Bruno Conti è finito due volte in prestito al Genoa prima di affermarsi nella Roma: ritiene utile quella esperienza?
“E’ stata molto utile. Quando si esce da una squadra primavera, si ha bisogno di misurarsi con realtà così importanti, anche per fare una valutazione su dove un calciatore può arrivare. Dopo il primo anno, quando ho esordito contro il Torino, sono stato ceduto in prestito al Genoa: lì mi ha voluto fortemente Gigi Simoni. Ricordo che c’è stata anche qualche polemica, perché il Genoa quell’anno stava tirando su una squadra per arrivare in Serie A e gli chiedevano: “che facciamo, prendiamo i ragazzini per andare in Serie A?”. Gigi Simoni ha vinto questa scommessa e io ho vinto il Guerin d’Oro come miglior giocatore della Serie B facendo un campionato incredibile. Tra l’altro quell’anno ho fatto anche il servizio militare con Roberto Pruzzo. E’ stata un’esperienza bellissima, siamo andati in Serie A”.

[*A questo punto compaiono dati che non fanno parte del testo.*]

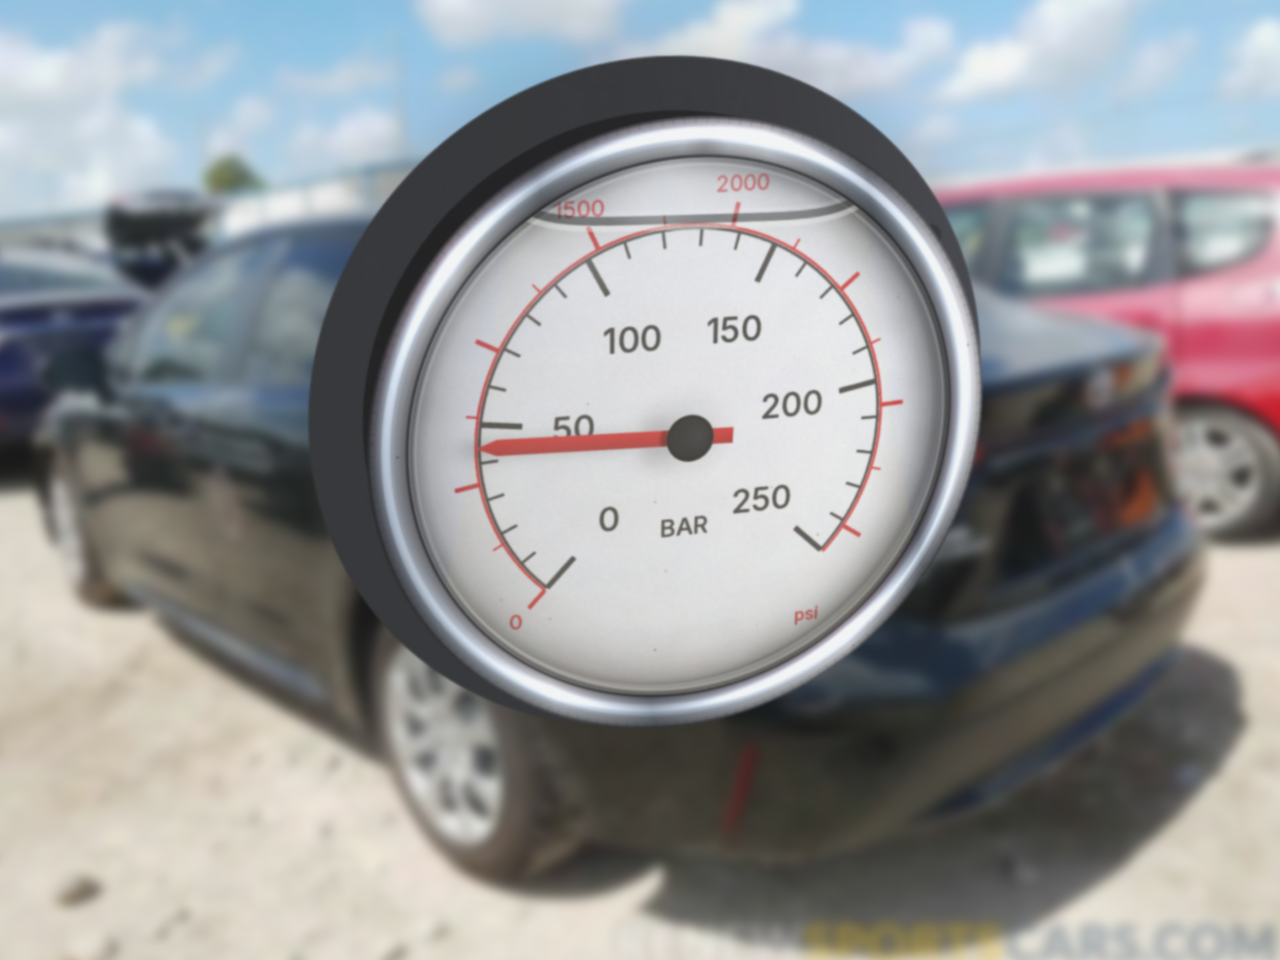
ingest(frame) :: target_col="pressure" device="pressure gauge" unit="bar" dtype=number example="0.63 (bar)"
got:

Conti oggi è responsabile del settore giovanile della Roma. Che consigli dà ai giovani calciatori?
“Di non pensare solo al guadagno facile e di non sentirsi mai più bravi degli altri: ci vogliono grande carattere, grande sacrificio e professionalità, perché la difficoltà nel calcio è quella di durare negli anni. Bisogna avere la pazienza di aspettare questi ragazzi: se hanno la testa giusta, dimostreranno con il carattere, con il lavoro e con la continuità la loro bravura”.
Quali sono i consigli tecnici che Conti darebbe a un giovane?
“I consigli li darei più ai tecnici che allenano i ragazzi. La bravura nel nostro lavoro è nella loro crescita. Dio a me ha dato delle doti naturali. Ho avuto la fortuna di arrivare a Roma e di trovare Nils Liedholm, che mi ha insegnato tanto non solo sotto l’aspetto tecnico, ma anche sotto quello caratteriale. La prima volta che mi sono allenato con la prima squadra, durante le esercitazioni sulla tecnica e sui fondamentali, mi ha chiamato e mi ha detto: “Bruno, fai vedere lo stop di interno e lo stop di esterno”. Avevo già dentro di me questi fondamentali, ma Liedholm mi ha aiutato a tirarli fuori, per esempio dicendomi, quando non ero in possesso di palla, di rientrare e di aiutare la squadra. E’ l’insegnamento dell’allenatore che ti può dare tantissimo”.
A proposito di doti naturali: Bruno Conti è nato praticamente ambidestro o lo è diventato?
“In realtà il destro lo usavo pochissimo, tutto sommato ho fatto sempre tutto col mancino, anche se poi per esempio mi è venuto fuori un gol di destro contro il Perù ai Mondiali. L’insegnamento comunque è di Liedholm, che mi faceva palleggiare sia di destro che di sinistro, finiti gli allenamenti mi teneva lì a calciare di destro. Non potrò mai dimenticare il suo lavoro con Francesco Rocca, che aveva questa forza fisica incredibile ma tecnicamente doveva migliorare tantissimo. A fine allenamento si scambiavano la palla, Liedholm la metteva sulla corsa e lui doveva crossare. Grazie a questo allenamento Rocca è arrivato anche in Nazionale. Un calciatore deve lavorare con l’allenatore anche sui fondamentali: per diventare grande nel calcio, anche tecnicamente, devi sacrificarti e allenarti nel modo giusto. Così si diventa grandi professionisti”.